Aos 62 anos, Jackie Chan não segura mais o protagonismo do tipo de aventura cômica de artes marciais que o tornou famoso. Carisma não lhe falta, é verdade, mas um trabalho que depende tanto do físico sofre com as limitações da idade e, mesmo que ele ainda faça muito nesta condição, os parâmetros sempre serão seus trabalhos de mais de uma década atrás. Mas, se no divertido A Hora do Rush (1998) ele se deu bem reciclando a fórmula dos policiais incompatíveis que se acertam depois, agora ele tenta algo mais na linha de 48 Horas (1982), onde um agente da lei forma uma dupla com um trambiqueiro. Essa é a ideia básica de Fora do Rumo (Jue di tao wang), co produção entre Hong Kong, China e EUA, que se mostra um desastre por vários motivos e seu diretor é um deles.
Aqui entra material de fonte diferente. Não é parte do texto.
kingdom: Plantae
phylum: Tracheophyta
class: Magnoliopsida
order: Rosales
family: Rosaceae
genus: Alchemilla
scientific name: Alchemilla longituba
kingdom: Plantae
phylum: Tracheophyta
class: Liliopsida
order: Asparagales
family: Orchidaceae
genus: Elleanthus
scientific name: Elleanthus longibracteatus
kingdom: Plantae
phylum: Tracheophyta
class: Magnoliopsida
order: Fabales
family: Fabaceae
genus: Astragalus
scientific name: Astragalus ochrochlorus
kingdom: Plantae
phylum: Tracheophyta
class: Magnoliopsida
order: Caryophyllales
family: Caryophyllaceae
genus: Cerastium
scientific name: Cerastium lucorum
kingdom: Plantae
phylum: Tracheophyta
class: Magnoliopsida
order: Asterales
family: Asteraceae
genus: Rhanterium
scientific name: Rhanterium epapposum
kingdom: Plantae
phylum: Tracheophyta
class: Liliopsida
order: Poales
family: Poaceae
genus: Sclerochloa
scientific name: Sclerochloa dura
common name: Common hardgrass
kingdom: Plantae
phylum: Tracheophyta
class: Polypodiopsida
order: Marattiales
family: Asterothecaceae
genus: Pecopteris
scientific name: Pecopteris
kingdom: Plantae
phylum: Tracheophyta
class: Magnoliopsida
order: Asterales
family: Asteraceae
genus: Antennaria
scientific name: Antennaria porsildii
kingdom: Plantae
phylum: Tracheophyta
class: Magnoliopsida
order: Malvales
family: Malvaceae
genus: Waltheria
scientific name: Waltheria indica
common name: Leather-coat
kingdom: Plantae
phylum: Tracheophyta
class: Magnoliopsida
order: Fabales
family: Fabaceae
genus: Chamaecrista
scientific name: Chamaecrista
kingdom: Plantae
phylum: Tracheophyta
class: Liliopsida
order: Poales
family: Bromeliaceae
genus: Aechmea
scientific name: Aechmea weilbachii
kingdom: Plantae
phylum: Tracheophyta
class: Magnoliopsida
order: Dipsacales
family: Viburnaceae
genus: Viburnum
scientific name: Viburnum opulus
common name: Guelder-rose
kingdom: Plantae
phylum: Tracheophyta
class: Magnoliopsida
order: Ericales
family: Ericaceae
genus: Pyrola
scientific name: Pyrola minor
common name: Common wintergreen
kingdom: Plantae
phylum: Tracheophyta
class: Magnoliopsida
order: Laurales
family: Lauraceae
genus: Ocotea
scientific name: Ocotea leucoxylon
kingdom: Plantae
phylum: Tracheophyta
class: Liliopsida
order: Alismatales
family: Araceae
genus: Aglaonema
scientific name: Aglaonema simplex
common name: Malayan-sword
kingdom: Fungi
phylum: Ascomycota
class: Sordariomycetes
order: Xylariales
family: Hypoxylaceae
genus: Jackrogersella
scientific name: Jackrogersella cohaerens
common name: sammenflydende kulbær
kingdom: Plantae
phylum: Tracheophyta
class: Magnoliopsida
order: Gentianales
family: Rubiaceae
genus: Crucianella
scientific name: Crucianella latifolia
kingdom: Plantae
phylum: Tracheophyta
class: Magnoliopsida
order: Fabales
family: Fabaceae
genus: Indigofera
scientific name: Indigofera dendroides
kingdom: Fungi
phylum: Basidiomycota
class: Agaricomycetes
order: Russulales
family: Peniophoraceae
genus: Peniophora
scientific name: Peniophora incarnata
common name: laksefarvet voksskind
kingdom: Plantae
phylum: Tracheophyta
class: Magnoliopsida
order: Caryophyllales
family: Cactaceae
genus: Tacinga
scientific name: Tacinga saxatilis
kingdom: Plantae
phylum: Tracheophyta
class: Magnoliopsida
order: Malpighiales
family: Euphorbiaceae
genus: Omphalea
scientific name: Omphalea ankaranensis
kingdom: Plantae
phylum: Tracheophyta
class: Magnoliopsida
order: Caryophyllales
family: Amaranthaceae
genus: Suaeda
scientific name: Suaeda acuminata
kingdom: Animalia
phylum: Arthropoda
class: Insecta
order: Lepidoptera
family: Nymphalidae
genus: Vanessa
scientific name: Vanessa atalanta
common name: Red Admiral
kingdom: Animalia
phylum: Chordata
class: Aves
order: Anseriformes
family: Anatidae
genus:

Renny Harlin, que teve seus melhores momentos entre 1990 e 93, com Duro de Matar 2 e Risco Total, algo que também não significa muita coisa, foi responsável por bombas como Alta Velocidade e O Exorcista – O Início, na década seguinte. Essas credenciais já dizem tudo. Os roteiristas Jay Longino e BenDavid Grabinski são inexperientes na função – o único crédito anterior de Longino é A Última Festa de Solteiro 2, de 2008 – e deixam isso claro nas falas que escreveram para esta tranqueira. Especificamente, me refiro às “tiradas espertas” disparadas pelo parceiro do protagonista, Johnny Knoxville, mais sem graça do que qualquer personagem de A Praça é Nossa.
Esboçar algum tipo de sinopse para o filme é uma tarefa inglória, mas vamos lá. Jackie Chan é Bennie Chan, que investiga Victor Wong, um ricaço benquisto que comandaria sozinho toda a rede do crime organizado, teoria rejeitada por seu capitão. Abrindo o filme com a morte de seu parceiro, atribuída ao tal bandido, ele continua sua busca por anos, mas a chegada em Hong Kong do personagem de Knoxville, Connor Watts, cria problemas para a filha de seu parceiro, funcionária do hotel de Wong.
Existe ainda uma subtrama que leva Connor à força para a Rússia, no que Chan é obrigado a resgatá-lo – contra sua vontade – para salvar sua afilhada, descobrindo no caminho que o malandro conseguiu, sem querer, uma prova decisiva para sua investigação. A volta para Hong Kong será complicada por ser um trajeto por terra e pelo conflito entre os dois, baseado na ética de um e a falta de vergonha na cara do outro, um choque cultural que você já viu melhor realizado em vários outros filmes. Além de tudo, eles também precisarão lidar com o bando do vilão e com os russos atrás deles.
Falando diretamente, Knoxville não tem como compensar a falta de um Jackie Chan mais ativo em acrobacias e coreografias de luta, algo que nem deveria ser tentado, na verdade, mas a culpa não é inteiramente dele. Fora do Rumo é uma comédia de ação, mas escorrega vergonhosamente em trechos pretensamente dramáticos e lições de moral, algo que nem é cabível, além de repetir a situação básica de um personagem tentando enrolar o outro, testando a paciência do espectador. Fora isso, também traz momentos embaraçosos, como um número musical, ao som de Adele, com uma tribo mongol, entre outros que pretendem mostrar cartões postais dos locais por onde passam, na maior cara-de-pau.
Quer mais? O filme tenta ser estiloso em sua vinheta de abertura e na apresentação dos personagens, em um estilo meio Marvel Studios, meio Guy Ritchie, só que bem mais pobre. A própria edição é tão jogada que espectador mais desatento vai perceber que, em vários momentos, existe algo errado na transição entre um plano e outro. A falta de um planejamento mais sério – em termos de acabamento – se mostra também na incrível duração de 107 minutos, interminável para uma comédia que falha em fazer rir. Talvez haja um ou outro momento que provoque risos de verdade, mas, na minha experiência pessoal, foi um efeito reverso, tamanha a falta de graça constrangedora – além de um trecho que me lembrou um episódio de Chapolin.
Fora do Rumo tenta surpreender o público com reviravoltas forçadas, mas, no máximo, fará vários espectadores revisitarem com urgência os filmes antigos de Jackie Chan, para manter intocada a imagem bacana daqueles bons tempos. Johnny Knoxville é aquilo mesmo, até que se prove o contrário, e sobre Renny Harlin, quanto menos falarmos dele, melhor.